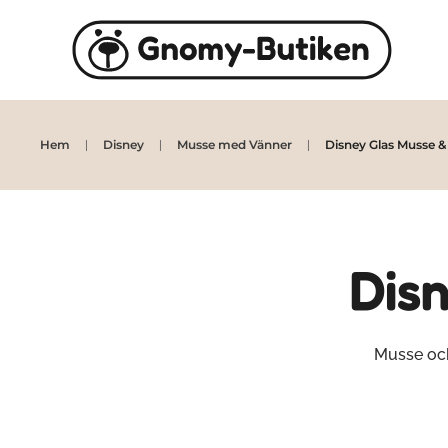
Skip to main content
Hem
Disney
Musse med Vänner
Disney Glas Musse 
Dis
Musse och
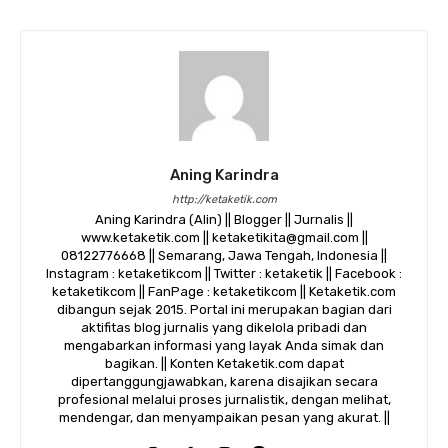
Aning Karindra
http://ketaketik.com
Aning Karindra (Alin) || Blogger || Jurnalis ||
www.ketaketik.com || ketaketikita@gmail.com ||
08122776668 || Semarang, Jawa Tengah, Indonesia ||
Instagram : ketaketikcom || Twitter : ketaketik || Facebook :
ketaketikcom || FanPage : ketaketikcom || Ketaketik.com
dibangun sejak 2015. Portal ini merupakan bagian dari
aktifitas blog jurnalis yang dikelola pribadi dan
mengabarkan informasi yang layak Anda simak dan
bagikan. || Konten Ketaketik.com dapat
dipertanggungjawabkan, karena disajikan secara
profesional melalui proses jurnalistik, dengan melihat,
mendengar, dan menyampaikan pesan yang akurat. ||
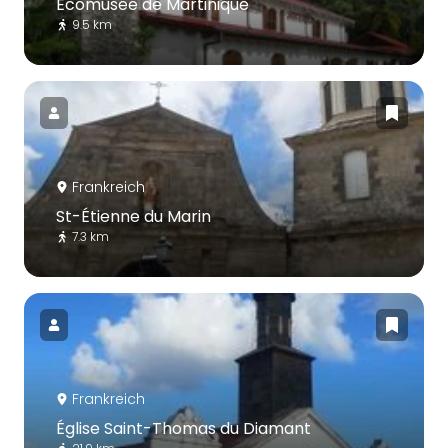
Écomusée de Martinique
9.5 km
Frankreich
St-Étienne du Marin
7.3 km
Frankreich
Église Saint-Thomas du Diamant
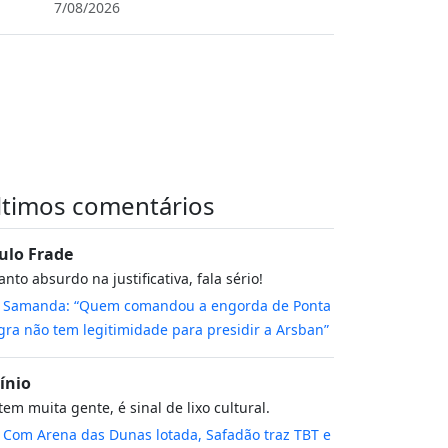
7/08/2026
ltimos comentários
ulo Frade
nto absurdo na justificativa, fala sério!
m
Samanda: “Quem comandou a engorda de Ponta
ra não tem legitimidade para presidir a Arsban”
cínio
tem muita gente, é sinal de lixo cultural.
m
Com Arena das Dunas lotada, Safadão traz TBT e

# WHAT TO WORK ON
Reproduce the listing word for word and omit its pictures.

# RESPONSE AREA
Skip to main content
Hem
Disney
Musse med Vänner
Disney Glas Musse 
Dis
Musse och
Aning Karindra
http://ketaketik.com
Aning Karindra (Alin) || Blogger || Jurnalis ||
www.ketaketik.com || ketaketikita@gmail.com ||
08122776668 || Semarang, Jawa Tengah, Indonesia ||
Instagram : ketaketikcom || Twitter : ketaketik || Facebook :
ketaketikcom || FanPage : ketaketikcom || Ketaketik.com
dibangun sejak 2015. Portal ini merupakan bagian dari
aktifitas blog jurnalis yang dikelola pribadi dan
mengabarkan informasi yang layak Anda simak dan
bagikan. || Konten Ketaketik.com dapat
dipertanggungjawabkan, karena disajikan secara
profesional melalui proses jurnalistik, dengan melihat,
mendengar, dan menyampaikan pesan yang akurat. ||
Écomusée de Martinique
9.5 km
Frankreich
St-Étienne du Marin
7.3 km
Frankreich
Église Saint-Thomas du Diamant
7/08/2026
ltimos comentários
ulo Frade
nto absurdo na justificativa, fala sério!
m
Samanda: “Quem comandou a engorda de Ponta
ra não tem legitimidade para presidir a Arsban”
cínio
tem muita gente, é sinal de lixo cultural.
m
Com Arena das Dunas lotada, Safadão traz TBT e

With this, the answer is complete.